Goldman Sachs Anticipates Steepening of U.S. Treasuries Curve
Goldman Sachs executives have expressed their expectation of a long-term steepening of the U.S. Treasuries curve, driven by increased fiscal spending. Ashok Varadhan, co-head of global banking and markets at Goldman Sachs, discussed the anomaly of high employment and substantial spending. He mentioned that it’s hard to envision meaningfully lower long-term rates. The trading desk at Goldman Sachs predicts a more normalized yield curve, with a steeper yield curve and lower rates at the front end, but not much relief at the back end.

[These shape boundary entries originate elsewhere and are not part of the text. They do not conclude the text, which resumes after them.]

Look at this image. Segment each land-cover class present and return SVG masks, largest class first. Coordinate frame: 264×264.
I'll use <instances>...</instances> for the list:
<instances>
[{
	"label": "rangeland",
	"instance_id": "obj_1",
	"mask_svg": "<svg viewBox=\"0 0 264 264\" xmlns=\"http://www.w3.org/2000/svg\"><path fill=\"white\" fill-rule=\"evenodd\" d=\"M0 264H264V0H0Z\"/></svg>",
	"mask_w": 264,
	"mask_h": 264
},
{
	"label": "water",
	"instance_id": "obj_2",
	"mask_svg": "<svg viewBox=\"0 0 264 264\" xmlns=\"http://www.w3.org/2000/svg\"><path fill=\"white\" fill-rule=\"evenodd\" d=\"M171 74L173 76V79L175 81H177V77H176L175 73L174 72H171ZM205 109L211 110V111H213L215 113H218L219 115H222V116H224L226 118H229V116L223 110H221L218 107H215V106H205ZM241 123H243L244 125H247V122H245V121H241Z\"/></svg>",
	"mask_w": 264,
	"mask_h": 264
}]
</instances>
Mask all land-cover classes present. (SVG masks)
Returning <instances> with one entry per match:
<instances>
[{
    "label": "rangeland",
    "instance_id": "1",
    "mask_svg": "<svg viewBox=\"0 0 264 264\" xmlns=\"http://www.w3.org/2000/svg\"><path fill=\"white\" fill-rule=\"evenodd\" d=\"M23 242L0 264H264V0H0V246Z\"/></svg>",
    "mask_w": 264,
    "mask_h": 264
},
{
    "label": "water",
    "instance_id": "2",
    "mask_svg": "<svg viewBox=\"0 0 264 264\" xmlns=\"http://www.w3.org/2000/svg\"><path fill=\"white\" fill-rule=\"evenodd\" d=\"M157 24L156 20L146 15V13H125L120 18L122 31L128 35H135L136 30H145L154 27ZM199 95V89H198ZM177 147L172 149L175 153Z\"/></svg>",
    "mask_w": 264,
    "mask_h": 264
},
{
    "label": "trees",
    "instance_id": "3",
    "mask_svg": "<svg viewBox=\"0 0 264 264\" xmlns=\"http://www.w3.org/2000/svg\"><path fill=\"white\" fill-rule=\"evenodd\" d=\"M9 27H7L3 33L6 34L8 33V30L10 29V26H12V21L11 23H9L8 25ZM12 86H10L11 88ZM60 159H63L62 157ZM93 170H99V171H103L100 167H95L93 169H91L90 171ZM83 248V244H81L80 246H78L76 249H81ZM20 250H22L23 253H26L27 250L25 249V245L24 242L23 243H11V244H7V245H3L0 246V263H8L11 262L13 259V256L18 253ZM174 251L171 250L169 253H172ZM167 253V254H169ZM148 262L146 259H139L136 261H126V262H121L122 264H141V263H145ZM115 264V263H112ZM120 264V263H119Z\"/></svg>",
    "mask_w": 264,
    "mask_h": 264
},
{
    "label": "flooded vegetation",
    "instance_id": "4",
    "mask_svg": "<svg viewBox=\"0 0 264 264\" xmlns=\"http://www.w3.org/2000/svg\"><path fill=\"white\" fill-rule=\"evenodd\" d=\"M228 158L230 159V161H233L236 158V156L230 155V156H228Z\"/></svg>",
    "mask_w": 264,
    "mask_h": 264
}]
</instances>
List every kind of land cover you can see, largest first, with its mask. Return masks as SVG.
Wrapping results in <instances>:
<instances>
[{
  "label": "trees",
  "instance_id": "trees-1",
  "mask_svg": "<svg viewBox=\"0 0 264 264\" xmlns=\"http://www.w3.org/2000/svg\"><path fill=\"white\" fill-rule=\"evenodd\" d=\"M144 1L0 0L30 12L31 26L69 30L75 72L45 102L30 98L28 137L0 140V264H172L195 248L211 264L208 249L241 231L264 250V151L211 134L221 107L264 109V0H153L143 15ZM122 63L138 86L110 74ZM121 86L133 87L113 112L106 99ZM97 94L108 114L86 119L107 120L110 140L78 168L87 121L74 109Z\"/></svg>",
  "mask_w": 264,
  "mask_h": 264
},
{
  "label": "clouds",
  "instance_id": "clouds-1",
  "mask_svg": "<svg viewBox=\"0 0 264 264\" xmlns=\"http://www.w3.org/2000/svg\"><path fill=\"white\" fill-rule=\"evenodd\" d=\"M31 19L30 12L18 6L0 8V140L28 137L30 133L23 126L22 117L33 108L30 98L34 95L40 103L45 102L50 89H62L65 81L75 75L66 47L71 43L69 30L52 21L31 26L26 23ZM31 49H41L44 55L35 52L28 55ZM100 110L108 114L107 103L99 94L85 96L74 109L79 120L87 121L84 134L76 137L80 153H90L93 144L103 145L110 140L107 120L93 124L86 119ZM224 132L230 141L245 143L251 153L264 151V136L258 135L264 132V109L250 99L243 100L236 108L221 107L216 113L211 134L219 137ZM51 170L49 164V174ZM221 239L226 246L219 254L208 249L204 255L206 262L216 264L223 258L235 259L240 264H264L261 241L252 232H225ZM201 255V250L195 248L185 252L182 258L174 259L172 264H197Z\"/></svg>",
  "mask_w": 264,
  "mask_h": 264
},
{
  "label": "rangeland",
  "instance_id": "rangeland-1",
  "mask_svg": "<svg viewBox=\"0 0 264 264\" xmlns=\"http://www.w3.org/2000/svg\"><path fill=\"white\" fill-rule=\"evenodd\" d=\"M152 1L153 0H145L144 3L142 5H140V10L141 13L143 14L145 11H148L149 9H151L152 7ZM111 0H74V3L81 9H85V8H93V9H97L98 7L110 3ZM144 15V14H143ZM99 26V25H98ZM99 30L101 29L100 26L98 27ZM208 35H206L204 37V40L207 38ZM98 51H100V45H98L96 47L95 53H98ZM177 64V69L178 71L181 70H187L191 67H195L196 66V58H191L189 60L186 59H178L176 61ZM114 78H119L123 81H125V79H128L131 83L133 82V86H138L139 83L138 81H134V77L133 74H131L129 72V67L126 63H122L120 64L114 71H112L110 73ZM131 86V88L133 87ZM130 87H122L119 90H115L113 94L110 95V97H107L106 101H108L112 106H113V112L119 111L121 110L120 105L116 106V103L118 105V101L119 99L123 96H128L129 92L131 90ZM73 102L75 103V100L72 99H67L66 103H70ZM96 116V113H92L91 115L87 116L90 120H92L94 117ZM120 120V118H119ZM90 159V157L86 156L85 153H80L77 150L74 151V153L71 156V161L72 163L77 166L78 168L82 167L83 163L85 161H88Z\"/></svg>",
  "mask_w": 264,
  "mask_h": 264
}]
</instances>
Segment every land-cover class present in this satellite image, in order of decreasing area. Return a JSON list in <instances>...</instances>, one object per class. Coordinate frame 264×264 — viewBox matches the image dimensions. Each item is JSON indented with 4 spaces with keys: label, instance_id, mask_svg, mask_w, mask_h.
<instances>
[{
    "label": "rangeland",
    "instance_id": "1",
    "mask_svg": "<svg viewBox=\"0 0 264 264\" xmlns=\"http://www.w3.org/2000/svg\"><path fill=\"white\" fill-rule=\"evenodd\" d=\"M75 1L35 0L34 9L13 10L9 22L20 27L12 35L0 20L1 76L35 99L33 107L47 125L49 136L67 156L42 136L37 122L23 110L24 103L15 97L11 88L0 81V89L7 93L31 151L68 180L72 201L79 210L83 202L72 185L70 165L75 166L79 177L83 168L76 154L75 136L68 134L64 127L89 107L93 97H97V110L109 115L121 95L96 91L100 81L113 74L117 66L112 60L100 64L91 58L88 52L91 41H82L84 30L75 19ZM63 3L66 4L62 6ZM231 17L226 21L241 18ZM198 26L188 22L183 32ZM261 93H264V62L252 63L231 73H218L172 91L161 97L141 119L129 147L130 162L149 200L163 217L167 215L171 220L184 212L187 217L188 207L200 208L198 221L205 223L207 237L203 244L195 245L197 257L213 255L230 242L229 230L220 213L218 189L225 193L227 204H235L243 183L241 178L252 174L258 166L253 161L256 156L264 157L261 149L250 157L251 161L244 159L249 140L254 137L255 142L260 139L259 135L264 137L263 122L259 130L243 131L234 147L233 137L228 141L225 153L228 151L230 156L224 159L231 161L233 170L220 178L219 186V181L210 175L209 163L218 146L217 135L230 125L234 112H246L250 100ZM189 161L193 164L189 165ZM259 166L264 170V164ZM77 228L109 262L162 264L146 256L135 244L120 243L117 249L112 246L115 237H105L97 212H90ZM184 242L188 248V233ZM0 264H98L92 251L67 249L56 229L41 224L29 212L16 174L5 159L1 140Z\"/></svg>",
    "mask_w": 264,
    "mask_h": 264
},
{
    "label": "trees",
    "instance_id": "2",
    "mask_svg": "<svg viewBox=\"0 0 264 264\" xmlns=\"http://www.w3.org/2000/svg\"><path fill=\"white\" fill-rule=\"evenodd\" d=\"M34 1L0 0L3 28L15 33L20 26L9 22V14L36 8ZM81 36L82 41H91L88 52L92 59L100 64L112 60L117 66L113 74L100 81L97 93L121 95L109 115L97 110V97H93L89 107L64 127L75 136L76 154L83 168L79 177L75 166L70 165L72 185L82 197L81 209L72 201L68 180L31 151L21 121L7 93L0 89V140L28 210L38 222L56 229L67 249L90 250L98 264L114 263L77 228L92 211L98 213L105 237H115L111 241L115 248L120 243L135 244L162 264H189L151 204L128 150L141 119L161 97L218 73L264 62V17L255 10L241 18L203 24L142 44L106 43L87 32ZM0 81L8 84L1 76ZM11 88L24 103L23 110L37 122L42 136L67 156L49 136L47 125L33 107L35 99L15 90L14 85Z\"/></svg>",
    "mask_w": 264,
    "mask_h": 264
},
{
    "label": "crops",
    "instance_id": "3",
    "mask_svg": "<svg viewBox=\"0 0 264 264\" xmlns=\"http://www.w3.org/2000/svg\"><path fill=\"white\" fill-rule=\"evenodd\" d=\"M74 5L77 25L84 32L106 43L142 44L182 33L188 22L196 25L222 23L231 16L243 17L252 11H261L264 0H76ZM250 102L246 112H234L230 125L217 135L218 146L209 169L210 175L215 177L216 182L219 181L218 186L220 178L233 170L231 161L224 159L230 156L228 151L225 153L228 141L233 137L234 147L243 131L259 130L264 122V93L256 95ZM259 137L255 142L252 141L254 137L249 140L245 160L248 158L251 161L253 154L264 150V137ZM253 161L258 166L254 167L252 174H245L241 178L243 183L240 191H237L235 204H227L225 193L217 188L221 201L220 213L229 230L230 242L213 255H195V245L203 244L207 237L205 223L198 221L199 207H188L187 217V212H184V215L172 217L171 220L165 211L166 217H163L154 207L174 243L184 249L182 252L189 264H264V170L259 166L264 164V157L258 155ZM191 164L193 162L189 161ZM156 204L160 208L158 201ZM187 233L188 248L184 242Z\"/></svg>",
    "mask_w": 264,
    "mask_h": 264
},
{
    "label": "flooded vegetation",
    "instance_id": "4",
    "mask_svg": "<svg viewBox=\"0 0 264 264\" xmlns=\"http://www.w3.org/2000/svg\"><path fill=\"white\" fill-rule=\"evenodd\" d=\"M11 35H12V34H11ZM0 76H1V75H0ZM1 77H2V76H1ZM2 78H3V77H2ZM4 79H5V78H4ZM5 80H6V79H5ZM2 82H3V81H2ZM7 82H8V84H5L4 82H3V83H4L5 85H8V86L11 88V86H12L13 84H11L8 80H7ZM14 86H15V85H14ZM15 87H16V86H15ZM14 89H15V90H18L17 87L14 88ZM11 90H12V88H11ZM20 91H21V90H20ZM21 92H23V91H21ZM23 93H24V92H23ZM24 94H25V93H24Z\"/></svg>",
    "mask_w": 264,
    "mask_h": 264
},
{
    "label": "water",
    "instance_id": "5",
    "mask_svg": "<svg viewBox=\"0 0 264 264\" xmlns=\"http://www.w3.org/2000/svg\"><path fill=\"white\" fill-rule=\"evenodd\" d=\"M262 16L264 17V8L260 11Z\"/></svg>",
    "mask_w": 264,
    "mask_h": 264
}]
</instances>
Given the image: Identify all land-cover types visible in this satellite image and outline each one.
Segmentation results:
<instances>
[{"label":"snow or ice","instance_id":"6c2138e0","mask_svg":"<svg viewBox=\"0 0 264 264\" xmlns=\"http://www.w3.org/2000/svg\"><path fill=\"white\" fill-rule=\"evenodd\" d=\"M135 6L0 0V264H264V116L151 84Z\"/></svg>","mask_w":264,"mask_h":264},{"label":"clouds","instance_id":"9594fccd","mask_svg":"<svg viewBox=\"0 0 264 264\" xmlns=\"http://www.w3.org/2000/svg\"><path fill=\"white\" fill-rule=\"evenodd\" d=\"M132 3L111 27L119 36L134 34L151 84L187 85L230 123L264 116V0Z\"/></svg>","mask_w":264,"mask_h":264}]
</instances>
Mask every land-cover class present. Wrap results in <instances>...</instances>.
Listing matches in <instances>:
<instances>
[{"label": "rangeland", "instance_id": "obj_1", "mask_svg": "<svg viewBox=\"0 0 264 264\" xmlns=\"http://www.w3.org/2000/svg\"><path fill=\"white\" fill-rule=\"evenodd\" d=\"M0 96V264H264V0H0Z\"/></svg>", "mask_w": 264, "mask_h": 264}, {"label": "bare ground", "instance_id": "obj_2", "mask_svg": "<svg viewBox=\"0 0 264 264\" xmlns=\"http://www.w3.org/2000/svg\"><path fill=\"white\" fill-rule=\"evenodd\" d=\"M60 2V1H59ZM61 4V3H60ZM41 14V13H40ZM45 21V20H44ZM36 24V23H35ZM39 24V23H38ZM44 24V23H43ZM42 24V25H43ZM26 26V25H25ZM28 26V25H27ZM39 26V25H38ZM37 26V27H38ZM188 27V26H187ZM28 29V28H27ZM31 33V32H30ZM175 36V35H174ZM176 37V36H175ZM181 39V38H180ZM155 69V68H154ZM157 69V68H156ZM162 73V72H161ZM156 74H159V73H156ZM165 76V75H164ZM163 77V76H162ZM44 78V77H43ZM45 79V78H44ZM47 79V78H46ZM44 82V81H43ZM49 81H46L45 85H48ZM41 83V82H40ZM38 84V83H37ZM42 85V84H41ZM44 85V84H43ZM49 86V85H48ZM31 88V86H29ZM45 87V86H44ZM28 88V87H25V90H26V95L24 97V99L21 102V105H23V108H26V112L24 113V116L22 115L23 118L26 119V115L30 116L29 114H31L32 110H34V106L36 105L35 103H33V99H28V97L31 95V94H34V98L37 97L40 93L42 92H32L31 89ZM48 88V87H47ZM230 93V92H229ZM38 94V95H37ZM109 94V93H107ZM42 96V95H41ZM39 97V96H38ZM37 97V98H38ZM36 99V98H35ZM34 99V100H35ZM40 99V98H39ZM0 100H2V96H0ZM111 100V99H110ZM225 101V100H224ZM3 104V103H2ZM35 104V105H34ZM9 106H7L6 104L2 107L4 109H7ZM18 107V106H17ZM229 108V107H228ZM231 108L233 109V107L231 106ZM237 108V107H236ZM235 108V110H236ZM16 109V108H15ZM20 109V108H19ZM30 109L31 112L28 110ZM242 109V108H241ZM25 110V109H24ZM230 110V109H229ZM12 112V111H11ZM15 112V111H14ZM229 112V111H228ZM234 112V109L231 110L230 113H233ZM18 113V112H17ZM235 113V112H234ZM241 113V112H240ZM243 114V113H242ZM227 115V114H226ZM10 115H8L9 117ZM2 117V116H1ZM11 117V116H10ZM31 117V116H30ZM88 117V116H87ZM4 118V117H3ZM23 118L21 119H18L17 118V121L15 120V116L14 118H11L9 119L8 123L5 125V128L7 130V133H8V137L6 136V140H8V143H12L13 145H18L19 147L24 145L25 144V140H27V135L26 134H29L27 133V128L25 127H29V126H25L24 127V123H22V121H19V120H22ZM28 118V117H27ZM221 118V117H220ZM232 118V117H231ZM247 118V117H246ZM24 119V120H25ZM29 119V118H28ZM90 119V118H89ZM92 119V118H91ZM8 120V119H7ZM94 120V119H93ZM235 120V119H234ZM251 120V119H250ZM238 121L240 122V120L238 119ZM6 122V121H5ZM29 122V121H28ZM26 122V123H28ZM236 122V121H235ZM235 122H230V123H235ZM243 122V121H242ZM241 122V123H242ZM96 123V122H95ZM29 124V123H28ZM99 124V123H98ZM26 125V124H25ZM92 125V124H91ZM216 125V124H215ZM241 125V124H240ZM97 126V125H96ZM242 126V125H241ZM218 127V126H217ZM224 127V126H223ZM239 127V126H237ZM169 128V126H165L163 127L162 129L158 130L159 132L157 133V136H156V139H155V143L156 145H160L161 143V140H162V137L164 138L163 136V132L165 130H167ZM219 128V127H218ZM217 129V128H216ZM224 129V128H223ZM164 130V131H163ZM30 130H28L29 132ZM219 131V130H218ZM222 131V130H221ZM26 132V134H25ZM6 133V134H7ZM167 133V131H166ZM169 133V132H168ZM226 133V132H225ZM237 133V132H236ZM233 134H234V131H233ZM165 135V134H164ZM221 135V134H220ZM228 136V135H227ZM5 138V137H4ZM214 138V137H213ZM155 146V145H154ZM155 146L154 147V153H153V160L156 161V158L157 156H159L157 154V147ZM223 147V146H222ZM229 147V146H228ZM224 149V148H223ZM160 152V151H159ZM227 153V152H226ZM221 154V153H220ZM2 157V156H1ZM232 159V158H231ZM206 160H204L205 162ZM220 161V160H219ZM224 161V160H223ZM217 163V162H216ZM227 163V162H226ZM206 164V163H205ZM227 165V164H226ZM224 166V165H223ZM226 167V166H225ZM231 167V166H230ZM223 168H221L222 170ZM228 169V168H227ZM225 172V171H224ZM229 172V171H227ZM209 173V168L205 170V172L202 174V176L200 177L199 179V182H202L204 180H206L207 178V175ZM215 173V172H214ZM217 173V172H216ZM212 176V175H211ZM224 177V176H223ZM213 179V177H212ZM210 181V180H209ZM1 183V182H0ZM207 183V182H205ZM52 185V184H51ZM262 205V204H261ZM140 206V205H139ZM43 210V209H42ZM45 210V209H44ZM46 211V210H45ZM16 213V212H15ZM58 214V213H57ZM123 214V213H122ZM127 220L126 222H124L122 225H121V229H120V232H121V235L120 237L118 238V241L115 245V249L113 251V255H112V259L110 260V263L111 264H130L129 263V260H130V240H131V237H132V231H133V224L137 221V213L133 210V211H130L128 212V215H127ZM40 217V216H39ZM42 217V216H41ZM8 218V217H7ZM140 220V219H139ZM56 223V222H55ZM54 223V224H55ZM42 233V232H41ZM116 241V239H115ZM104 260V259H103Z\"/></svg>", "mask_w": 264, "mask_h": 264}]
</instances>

Factors Influencing the Curve
Concerns over escalating fiscal deficits and a surge in government bond issuance have contributed to elevated long-term Treasury yields. Fitch and Moody’s have reacted to this by issuing negative creditworthiness ratings for the U.S. government. Furthermore, benchmark 10-year Treasury yields reached their highest level since 2007, reaching the 5% mark. Demand for long-dated Treasuries has waned due to reduced participation from central banks, U.S. regional banks, and sovereign wealth funds.
Factors Affecting Demand
Jim Esposito, a Goldman Sachs executive, pointed out that central banks worldwide have transitioned from quantitative easing (QE) to quantitative tightening (QT). U.S. regional banks, traditionally significant holders of U.S. Treasuries, have become less active in recent auctions due to a duration mismatch. Additionally, sovereign wealth funds, particularly those in China, have exhibited reduced activity due to geopolitical tensions with the U.S. as well as a slowdown in international trade.
Goldman Sachs Analysts’ Perspective
Goldman Sachs analysts suggested that bond yields have likely reached their peak. The higher yields have made fixed income assets more attractive in anticipation of an anticipated easing in monetary policies in the following year.